A team of researchers led by Akshat Kumar and corresponding author Dr. Elmer Bernstam from the University of Texas Health Science Center at Houston developed an automated "pipeline" based on a transformer model, a deep-learning algorithm geared toward text analysis. In testing, their approach yielded high recall and a useful level of precision for automatically identifying scanned reports of mammograms, lung CT studies, and long-bone x-ray exams that contained clinically significant abnormalities.
"Our pipeline can identify abnormal reports with potentially useful performance and so decrease the manual effort required to screen for abnormal findings that require follow-up," the authors wrote.
Documents such as imaging reports that are scanned into the electronic health record (EHR) are often not categorized correctly, making them hard to locate and track.

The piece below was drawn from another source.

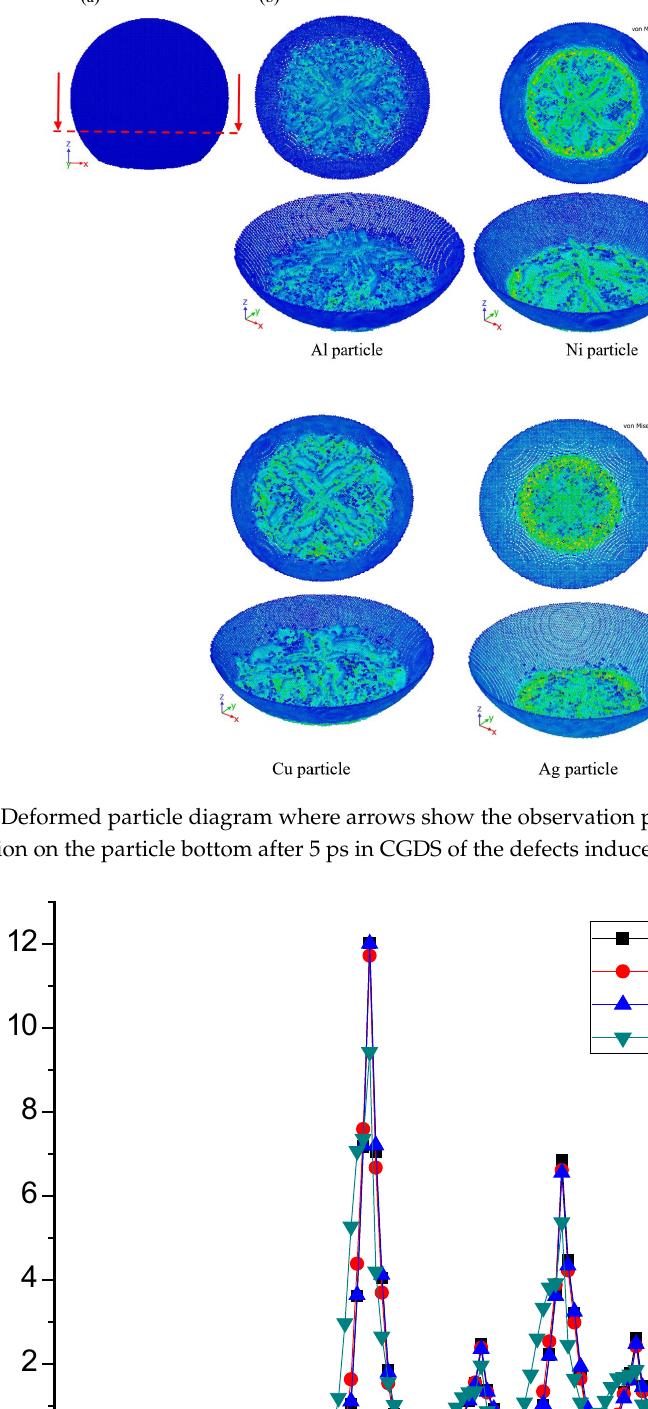
Figure 5. The temporal temperature evolution at the periphery of the particle/substrate interfacial region at 1000 m/s of single-particle impact.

But even if they are correctly categorized after being scanned, it's laborious to manually review all clinically relevant documents, according to the researchers.
"Automatic extraction of pertinent documents could improve patient care by helping physicians identify and review important information about their patients," they wrote.

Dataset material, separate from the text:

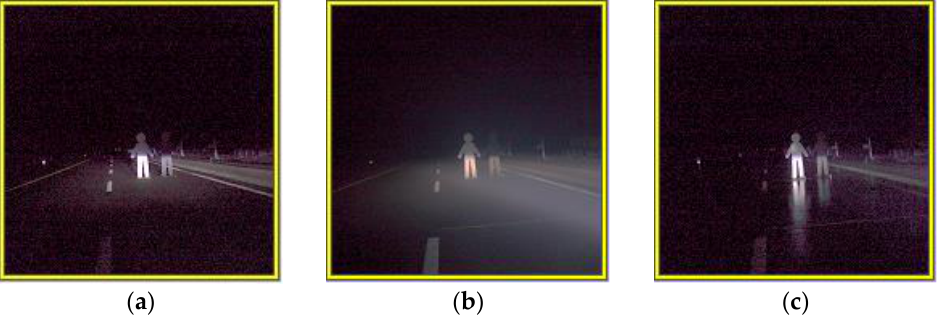
Figure 10. Examples of measurements in conditions of pedestrian target distance of 12.5 m and color temperature of 6000 K: ( a ) Clear condition; ( b ) fog condition with a visibility of 100 m; ( c ) rain condition with a rainfall of 20 mm/h.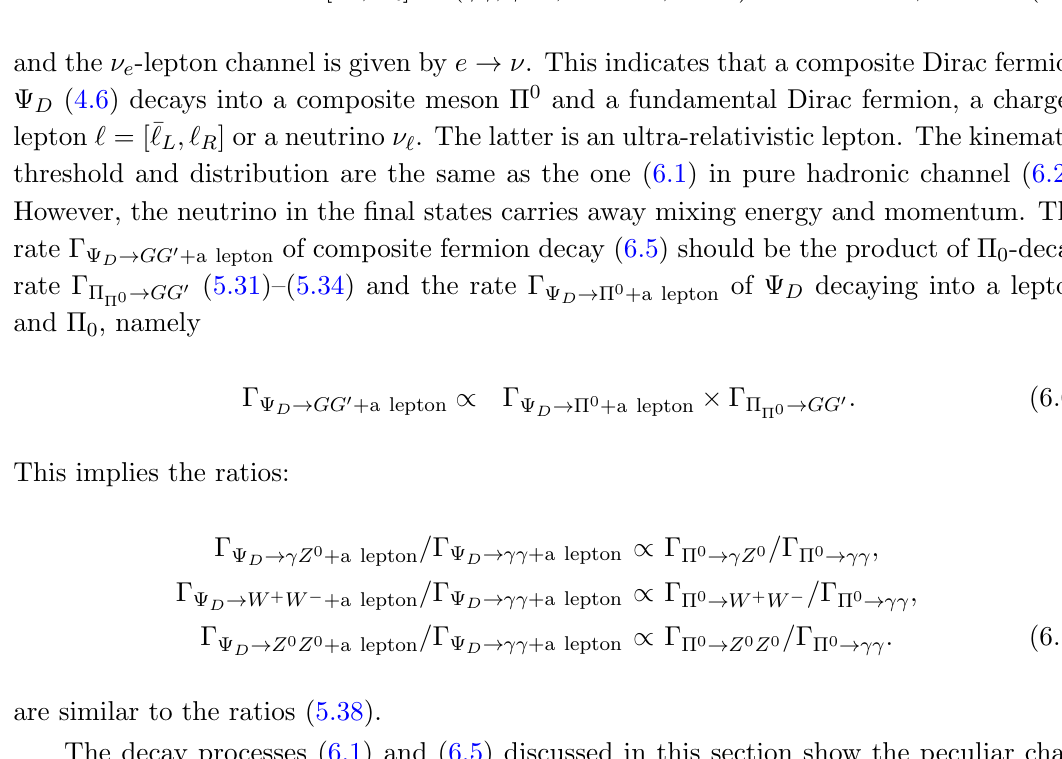
and p γ represent 1 2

After training a fine-tuned version of the ClinicalBERT deep-learning model using typed/dictated reports from their institution's clinical data warehouse, the researchers then tested it on text from scanned documents extracted using optical character recognition.

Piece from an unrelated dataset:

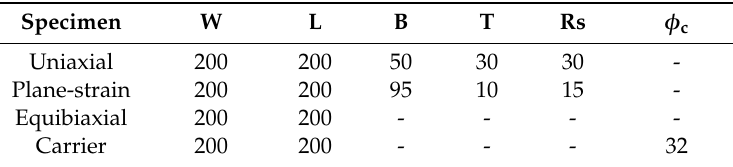
Table 4. Detailed dimensions for each FLC specimen in mm.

"We chose mammograms/breast cancer, chest CT/lung cancer, and x-rays/long-bone fractures because they are among the most common imaging abnormalities associated with malpractice claims," they wrote.
Testing was performed on scanned documents including 120 mammograms, 140 chest CT studies, and 448 long-bone x-ray exams.
| Accuracy and workload benefits from automated identification of abnormal findings on scanned imaging reports | |||
| Long-bone x-rays | CTs | Mammograms | |
| Area under the precision-recall curve | 0.75 | 0.90 | 0.92 |
| Reduction in workload from use of the algorithm (when optimized for recall) | 42.5% | 30.5% | 83.5% |
Their approach could be used in multiple different scenarios, according to the researchers.
"Implementations prioritizing recall can be used in situations where there is a high priority to identify all abnormalities (e.g., screening incoming documents for pathologies)," the authors wrote. "Alternatively, lower recall could be acceptable to find patients eligible for particular research studies."
Furthermore, the algorithm's likelihood ratios could be used to prioritize documents for immediate review. What's more, the algorithm could identify reports with target abnormalities within the record of a patient with many radiology reports. Their pipeline could also be modified to classify scanned documents into granular categories such as definitely abnormal or probably abnormal, according to the researchers.
"In future work, we plan on creating better-automated methods for classifying our training data, perhaps using unsupervised machine-learning approaches to create a hybrid unsupervised-supervised pipeline or utilizing recent advancements from the field of N-shot learning," the authors wrote. "We will also test if our pipeline will generalize to other abnormalities."